Evening Foley Roundup

EVENING FOLEY ROUNDUP….Dennis Hastert is under intensifying scrutiny over his handling of the Foley scandal. He and John Shimkus made a statement Monday defending themselves, but the LA Times reports that they “refused to take questions from reporters, who wanted to know when they learned about Foley’s messages to the teenage page.”

Not quite, it turns out. The New York Times says that reporters did ask some questions and here’s what the speaker had to say:

?Would have, could have, should have,? Mr. Hastert said, responding to questions about whether Republicans should have done more.

That’s personal responsibility for you! But we should cut Hastert a break, I suppose. He was probably too busy overseeing those secret investments that he made in land that skyrocketed in value after he personally earmarked money to build a highway nearby.

Sadly for Hastert, not everyone is so understanding:

Republican operatives closely following the battle for the House and Senate said that they are virtually ready to concede nearly a third of the 15 seats the Democrats need to recapture control of the House, and that they will spend the next five weeks trying to shelter other vulnerable incumbents from the fallout of the Foley scandal in hopes of salvaging a slender majority.

….Tony Perkins, president of the Family Research Council and an important social conservative leader, said “there’s a real chance” that the episode could dethrone the Republican majority. “I think the next 48 hours are critical in how this is handled,” he said, adding that “when a party holds itself out as the guardian of values, this is not helpful.”

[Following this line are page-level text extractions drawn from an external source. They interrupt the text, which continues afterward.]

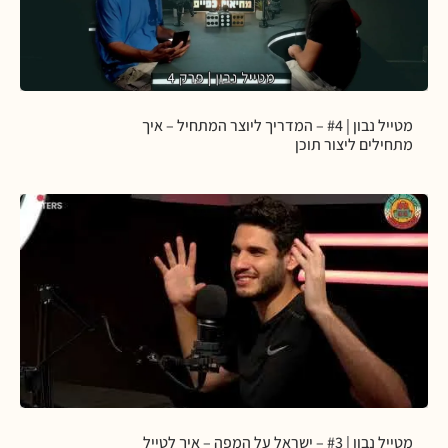
מטייל נבון | #4 – המדריך ליוצר המתחיל – איך
מתחילים ליצור תוכן
מטייל נבון | #3 – ישראל על המפה – איך לטייל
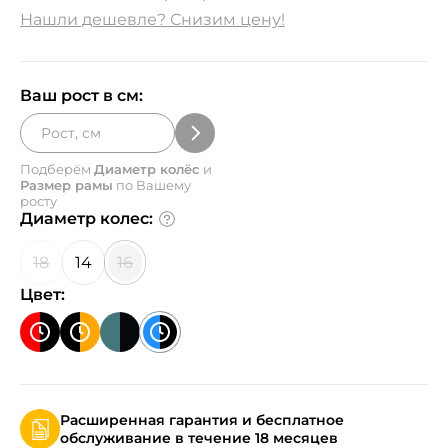
Нашли дешевле? Снизим цену!
Ваш рост в см:
Подберём
Диаметр колёс
и
Размер рамы
по Вашему
росту
Диаметр колес:
18
14
16
Цвет:
Расширенная гарантия и бесплатное
обслуживание в течение 18 месяцев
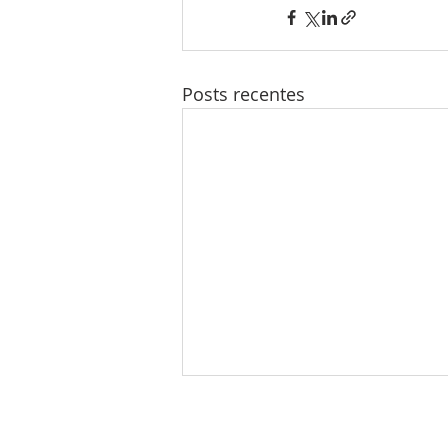
Posts recentes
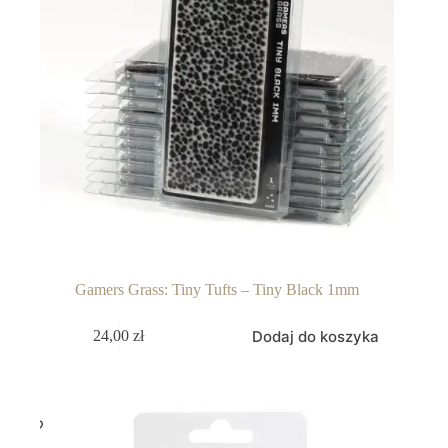
Gamers Grass: Tiny Tufts – Tiny Black 1mm
Dodaj do koszyka
24,00
zł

….Joe Gaylord, who was the top adviser to Newt Gingrich (Ga.) when Republicans seized control of the House in 1994, was pessimistic about the party’s midterm prospects. He said the fallout from Foley’s resignation comes “very close” to ensuring a Democratic victory in November.

….Leaders from about six dozen socially conservative groups held a conference call late yesterday afternoon, and participants were described as livid with House GOP leaders.

“They are outraged by how Hastert handled this,” said Paul M. Weyrich, a conservative activist who participated in the call. “They feel let down, left aside. How can they allow a guy like [Foley] to remain chairman of the committee on missing and exploited children when there is any question about e-mails?”

….”From what I hear, it is resonating badly and our candidates are on the defensive about this,” Weber said. “The maddening thing about this is if they had done the right thing” by informing Democrats early on and investigating it fully, “there would be no political fallout,” he said.

That’s true. If Hastert had done the right thing, he would have been fine. But that’s the whole problem, isn’t it?